Monday, 19 April 2021

The power of the resurrection

 

Sunday 18th April – Easter 3

Acts 3: 12-19. In this speech given to the witnesses to the healing of a lame man, Peter attributes the healing to the name of Jesus whom he calls “the author of Life” and places Jesus firmly within the Jewish revelation. Jesus is the glorious servant of the God of Abraham, Isaac and Jacob. It is the author of life alone that has the power and authority to give, sustain and restore fullness of life.

1 John 3: 1-7. John here appears to contradict himself with purporting to uphold the sinlessness of believers when he had already said in chapter 1 verse 8. “Those who say they have no sin deceive themselves”. You could say that what we have is the reality of the situation clashing headlong with the aspiration that we are all automatically perfected. But then of course, Paul manages to meld those two contradictory thoughts together by saying that while we all sin, our righteousness is “reckoned to us” by God – declared righteous even when we are not as Paul says in Romans 4.

Luke 24:36-48. Luke is not interested in Paul’s assertions of “spiritual bodies” (1 Corinthians 15:4) and asserts in accordance with classic Jewish thought that the resurrection is very physical. Our whole created selves are raised in a very physical new earth. That juxtaposition only serves to deepen the mystery of the resurrection. The risen Jesus of course subsequently does vanish. Trust that the author of life cannot die, and in whatever form we are raised – we are risen indeed.

 

The resurrection. Human language struggles to describe it and human thought to grasp it.

It is not simply a physical event, as if Jesus came back to life to live until he died a natural death.

Nor is it a simply a spiritual or psychological event, as a ghost or simply alive in his disciple’s memories. It is of a completely new and different order of things

The effect of which is to really know that after death our loved ones are alive in some new order of being. For what happened to Jesus is what happens to us all.

Our own human experiences of death are no less strange or indescribable than that of Jesus’ disciples.

I remember after Alexandra, my first wife died, I was woken by the sound of Alex calling my name – I heard her distinctly - from the next room and I got up and answered the call.

Now Louise will doubtless tell you, as a doctor, that such occurrences are surprisingly commonplace, but that doesn’t diminish the power of the event. It is how that event touches you.
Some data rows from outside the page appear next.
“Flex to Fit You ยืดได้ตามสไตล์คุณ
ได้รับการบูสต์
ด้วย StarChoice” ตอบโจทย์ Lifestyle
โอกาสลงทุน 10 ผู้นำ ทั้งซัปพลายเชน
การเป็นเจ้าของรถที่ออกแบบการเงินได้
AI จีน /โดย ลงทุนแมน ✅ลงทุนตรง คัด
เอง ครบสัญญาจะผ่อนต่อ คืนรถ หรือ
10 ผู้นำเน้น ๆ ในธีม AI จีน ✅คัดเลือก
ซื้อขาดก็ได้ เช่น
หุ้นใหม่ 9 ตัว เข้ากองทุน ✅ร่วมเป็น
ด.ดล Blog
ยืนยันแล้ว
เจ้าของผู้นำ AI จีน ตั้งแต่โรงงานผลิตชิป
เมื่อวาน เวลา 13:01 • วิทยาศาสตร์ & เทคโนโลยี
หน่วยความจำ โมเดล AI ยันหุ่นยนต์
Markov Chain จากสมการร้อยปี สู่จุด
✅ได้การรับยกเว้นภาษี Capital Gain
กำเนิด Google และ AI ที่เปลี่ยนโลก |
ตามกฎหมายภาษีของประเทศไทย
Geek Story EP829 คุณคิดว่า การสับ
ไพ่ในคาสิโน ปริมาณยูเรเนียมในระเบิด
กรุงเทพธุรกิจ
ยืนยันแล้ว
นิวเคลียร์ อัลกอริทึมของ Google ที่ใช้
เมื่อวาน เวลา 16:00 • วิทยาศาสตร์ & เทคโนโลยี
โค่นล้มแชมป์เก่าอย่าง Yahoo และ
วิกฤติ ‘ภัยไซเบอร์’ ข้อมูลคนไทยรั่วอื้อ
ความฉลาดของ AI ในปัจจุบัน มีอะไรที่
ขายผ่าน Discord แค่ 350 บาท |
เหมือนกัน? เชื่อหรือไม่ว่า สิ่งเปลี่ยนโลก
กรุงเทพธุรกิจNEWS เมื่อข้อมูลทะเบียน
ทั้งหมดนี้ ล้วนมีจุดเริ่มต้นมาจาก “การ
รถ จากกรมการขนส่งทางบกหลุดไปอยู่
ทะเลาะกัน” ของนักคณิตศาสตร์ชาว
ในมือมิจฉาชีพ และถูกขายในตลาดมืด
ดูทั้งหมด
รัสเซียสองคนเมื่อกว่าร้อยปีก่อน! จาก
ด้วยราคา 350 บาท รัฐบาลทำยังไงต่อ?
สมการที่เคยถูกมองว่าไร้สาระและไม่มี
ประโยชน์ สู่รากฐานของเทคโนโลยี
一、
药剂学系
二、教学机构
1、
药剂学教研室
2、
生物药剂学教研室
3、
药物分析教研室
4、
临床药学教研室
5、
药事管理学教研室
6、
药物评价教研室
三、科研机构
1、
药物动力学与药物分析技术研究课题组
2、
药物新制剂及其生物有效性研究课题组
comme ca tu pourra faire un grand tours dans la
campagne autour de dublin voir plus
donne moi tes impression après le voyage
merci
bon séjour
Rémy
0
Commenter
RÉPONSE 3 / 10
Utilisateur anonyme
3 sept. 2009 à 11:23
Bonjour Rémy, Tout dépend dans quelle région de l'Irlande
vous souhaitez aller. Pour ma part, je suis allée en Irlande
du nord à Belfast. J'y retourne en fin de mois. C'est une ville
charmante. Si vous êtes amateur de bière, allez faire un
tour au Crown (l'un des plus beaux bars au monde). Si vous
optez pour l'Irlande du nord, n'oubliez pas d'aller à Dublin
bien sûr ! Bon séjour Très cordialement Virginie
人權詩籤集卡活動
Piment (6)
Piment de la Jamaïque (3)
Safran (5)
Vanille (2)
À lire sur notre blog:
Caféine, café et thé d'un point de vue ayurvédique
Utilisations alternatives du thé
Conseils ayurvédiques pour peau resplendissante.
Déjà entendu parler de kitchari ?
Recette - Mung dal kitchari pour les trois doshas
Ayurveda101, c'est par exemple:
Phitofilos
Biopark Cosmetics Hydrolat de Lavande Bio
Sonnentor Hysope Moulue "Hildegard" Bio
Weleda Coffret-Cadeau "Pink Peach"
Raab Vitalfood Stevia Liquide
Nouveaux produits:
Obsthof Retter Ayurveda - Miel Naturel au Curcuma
I remember also being fixated with the sight of a Heron on the river Tees that ran by the vicarage as being somehow representative of her and being set free. That too was quite a powerful experience. People who have lost loved ones will re-count their own stories of otherwise odd, seemingly silly events that they dare not tell many people in case they get laughed at. The power lies in the meaning you attach to these things – it is as if, the person, or God himself, is trying to contact you, to comfort you, conveying the message that the person is alive but unseen.

Another unexpected gift of the death of a loved one is a much greater compassion, a knowledge that you didn’t have before. You have touched something fundamental about the universe and out of that experience can come a kind of personal resurrection – a re-birth  of your own soul. True resurrection is not simply what happens when you die, it is the fundamental nature of life itself.
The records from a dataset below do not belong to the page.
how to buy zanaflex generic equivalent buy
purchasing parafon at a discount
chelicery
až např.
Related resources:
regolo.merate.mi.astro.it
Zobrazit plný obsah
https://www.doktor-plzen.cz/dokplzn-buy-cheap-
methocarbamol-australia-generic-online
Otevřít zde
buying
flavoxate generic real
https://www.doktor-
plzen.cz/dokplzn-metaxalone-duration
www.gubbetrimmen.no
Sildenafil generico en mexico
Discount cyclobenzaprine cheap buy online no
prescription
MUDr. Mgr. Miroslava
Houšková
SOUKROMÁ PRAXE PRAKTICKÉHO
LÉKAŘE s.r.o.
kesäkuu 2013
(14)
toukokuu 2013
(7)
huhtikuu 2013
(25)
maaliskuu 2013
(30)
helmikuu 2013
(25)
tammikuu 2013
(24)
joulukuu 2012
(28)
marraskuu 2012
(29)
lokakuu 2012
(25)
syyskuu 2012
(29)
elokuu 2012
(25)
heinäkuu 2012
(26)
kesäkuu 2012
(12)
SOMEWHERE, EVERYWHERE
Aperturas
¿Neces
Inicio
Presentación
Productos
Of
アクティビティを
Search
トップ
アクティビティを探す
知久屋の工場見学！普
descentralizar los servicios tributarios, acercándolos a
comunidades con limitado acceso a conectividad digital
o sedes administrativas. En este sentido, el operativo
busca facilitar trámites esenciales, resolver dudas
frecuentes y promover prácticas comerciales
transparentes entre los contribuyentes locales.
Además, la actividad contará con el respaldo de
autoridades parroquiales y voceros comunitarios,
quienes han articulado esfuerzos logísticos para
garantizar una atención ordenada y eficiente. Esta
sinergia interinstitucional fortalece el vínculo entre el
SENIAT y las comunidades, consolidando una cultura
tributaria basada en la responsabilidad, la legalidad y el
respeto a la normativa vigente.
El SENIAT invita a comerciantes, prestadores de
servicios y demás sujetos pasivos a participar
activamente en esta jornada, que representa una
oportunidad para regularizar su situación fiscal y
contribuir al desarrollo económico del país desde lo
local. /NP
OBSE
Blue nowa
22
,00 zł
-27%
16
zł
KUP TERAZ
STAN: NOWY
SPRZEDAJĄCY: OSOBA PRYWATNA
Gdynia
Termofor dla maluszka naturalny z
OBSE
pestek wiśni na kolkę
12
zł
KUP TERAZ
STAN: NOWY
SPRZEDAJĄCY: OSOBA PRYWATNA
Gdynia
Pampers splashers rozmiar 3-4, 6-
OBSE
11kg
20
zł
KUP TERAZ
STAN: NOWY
Of course I did many funerals before Alex died and I’m sure I was competent but afterwards there was a different quality to those encounters. I could really speak to people about death because I could speak out of personal knowledge and there is no substitute for that..     

The power of the resurrection is an energy, like wind blowing, or water running or light shining that can transform the consciousness of people.

It is the power of transforming love, lifting up, raising up, making things new and this power the disciples felt in the here and now. And we can too.

If someone asks, did the resurrection really happen on the third day?

We answer yes.

First the Spirit of God raised Jesus and communicated that fact to the disciples.

Then, the new reality dawns and a tremendous surge of spiritual transformative energy is released into the world and the Disciples were born again with the energy of Jesus flowing through them.

The truth of the resurrection is lived by believers transformed by the power of Christ’s victory over death.

There is nothing to be gained by arguing over how the gospels don’t agree with each other or Paul may contradict Luke or vice versa.

Something wonderful happened that was, as we see almost indescribable. Our loved ones are alive. We will meet again and until that time we live in the power of the resurrection now.